• _PAGE EXCERPT_:
══════════════════════════════
A clinician faces several vexing diagnostic dilemmas, multiple times during a busy time in the clinic. Is this Seropositive RA with psoriasis or psoriatic arthritis (PsA) with a marginal rheumatoid factor?  Is this PsA sine psoriasis (or minimal psoriasis often hidden from plain sight) vs seronegative RA?

In the absence of diagnostic serologic tests or biomarkers, the diagnosis often depends on the clinical acumen of the physician.  It is not uncommon for a patient to receive multiple conflicting diagnoses, leading to patient confusion, mistrust and lack of adherence to medical treatments.

Imaging studies can be helpful in differentiating between the different inflammatory arthritides.  However, there is significant overlap and, more often than not, they are not read by subspecialty trained musculoskeletal radiologists.

A neural network is a series of algorithms that endeavors to recognize underlying relationships in a set of data through a process that mimics the way the human brain operates. In this sense, neural networks refer to systems of neurons, either organic or artificial in nature.
══════════════════════════════
• _WORK TO COMPLETE_:
• A. Answer these questions from the arthritis diagnosis excerpt, one per line, marked (i), (ii), (iii):
(i) What can follow when a patient receives multiple conflicting diagnoses?
(ii) Who often does not read the imaging studies?
(iii) What does a neural network's process mimic?
• B. Condense the paragraph of the arthritis diagnosis excerpt beginning "Imaging studies can be helpful" into a single shorter sentence that keeps its main facts.
• C. Reproduce word for word the stretch of the arthritis diagnosis excerpt from "Imaging studies can" through "artificial in nature.".
══════════════════════════════
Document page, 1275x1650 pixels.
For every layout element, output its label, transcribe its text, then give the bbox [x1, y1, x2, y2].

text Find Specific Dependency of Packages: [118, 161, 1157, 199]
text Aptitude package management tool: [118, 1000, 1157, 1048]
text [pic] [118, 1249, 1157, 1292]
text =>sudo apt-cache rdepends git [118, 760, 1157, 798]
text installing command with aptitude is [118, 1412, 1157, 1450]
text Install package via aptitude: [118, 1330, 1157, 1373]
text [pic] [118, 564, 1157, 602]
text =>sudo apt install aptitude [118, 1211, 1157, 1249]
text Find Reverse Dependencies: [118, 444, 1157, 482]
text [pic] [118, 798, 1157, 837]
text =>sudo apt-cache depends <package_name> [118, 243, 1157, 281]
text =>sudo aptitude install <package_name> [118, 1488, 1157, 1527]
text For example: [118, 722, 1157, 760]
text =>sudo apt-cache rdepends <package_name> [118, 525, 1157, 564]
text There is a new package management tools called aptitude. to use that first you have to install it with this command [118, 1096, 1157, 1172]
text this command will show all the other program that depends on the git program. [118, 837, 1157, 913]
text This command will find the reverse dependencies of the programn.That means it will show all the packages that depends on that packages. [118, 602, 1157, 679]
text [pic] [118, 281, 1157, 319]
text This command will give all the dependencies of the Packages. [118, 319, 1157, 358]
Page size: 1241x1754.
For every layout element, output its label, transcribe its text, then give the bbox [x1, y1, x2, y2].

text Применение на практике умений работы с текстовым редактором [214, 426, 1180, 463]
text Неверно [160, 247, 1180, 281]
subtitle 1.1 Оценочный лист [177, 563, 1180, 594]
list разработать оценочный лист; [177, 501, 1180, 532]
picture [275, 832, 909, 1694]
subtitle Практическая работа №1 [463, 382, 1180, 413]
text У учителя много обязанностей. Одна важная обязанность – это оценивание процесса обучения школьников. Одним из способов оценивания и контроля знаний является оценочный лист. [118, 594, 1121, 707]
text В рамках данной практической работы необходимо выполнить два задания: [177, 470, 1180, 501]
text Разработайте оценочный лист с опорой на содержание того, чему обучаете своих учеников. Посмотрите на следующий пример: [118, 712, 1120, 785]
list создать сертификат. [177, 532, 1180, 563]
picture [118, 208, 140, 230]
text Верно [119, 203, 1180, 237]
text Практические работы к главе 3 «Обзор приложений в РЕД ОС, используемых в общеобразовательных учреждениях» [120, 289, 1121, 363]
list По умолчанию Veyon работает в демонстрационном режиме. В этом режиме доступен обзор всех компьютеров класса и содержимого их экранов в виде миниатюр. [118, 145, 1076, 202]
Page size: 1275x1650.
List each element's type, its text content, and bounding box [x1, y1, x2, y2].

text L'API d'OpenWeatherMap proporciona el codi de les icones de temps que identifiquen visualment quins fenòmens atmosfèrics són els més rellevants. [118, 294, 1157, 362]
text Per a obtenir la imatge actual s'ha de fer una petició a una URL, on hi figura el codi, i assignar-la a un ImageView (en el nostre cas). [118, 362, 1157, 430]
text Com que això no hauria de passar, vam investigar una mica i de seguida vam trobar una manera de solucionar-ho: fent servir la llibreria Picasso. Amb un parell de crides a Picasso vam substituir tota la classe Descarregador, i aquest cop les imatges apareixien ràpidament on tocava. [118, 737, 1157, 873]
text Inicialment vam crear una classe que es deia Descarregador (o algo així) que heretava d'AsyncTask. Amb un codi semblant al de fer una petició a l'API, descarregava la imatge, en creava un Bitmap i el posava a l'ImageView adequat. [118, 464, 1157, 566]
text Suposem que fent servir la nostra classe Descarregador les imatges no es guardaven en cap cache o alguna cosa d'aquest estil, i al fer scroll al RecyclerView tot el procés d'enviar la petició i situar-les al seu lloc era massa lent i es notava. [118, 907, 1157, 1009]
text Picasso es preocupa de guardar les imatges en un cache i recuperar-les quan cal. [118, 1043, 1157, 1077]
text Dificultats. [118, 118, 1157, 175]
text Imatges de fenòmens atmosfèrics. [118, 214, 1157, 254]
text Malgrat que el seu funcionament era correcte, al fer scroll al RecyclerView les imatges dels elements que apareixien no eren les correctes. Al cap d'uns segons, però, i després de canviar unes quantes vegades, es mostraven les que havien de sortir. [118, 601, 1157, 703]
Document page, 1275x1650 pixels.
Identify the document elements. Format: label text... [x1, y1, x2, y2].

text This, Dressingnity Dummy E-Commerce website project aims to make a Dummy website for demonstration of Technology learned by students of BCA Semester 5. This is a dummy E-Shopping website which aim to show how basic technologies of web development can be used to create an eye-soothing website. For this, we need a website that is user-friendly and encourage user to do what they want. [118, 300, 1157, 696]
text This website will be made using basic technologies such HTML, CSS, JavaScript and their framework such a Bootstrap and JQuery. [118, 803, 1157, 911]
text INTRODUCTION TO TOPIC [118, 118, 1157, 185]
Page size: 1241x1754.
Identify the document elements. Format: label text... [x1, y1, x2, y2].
══════════════════════════════
• _RESULTS IN ORDER_:
• A.
(i) Patient confusion, mistrust and lack of adherence to medical treatments.
(ii) Subspecialty trained musculoskeletal radiologists.
(iii) The way the human brain operates.

• B. Imaging studies can help tell inflammatory arthritides apart, but the overlap between them is significant, and the studies are usually not read by subspecialty trained musculoskeletal radiologists.

• C.
Imaging studies can be helpful in differentiating between the different inflammatory arthritides.  However, there is significant overlap and, more often than not, they are not read by subspecialty trained musculoskeletal radiologists.

A neural network is a series of algorithms that endeavors to recognize underlying relationships in a set of data through a process that mimics the way the human brain operates. In this sense, neural networks refer to systems of neurons, either organic or artificial in nature.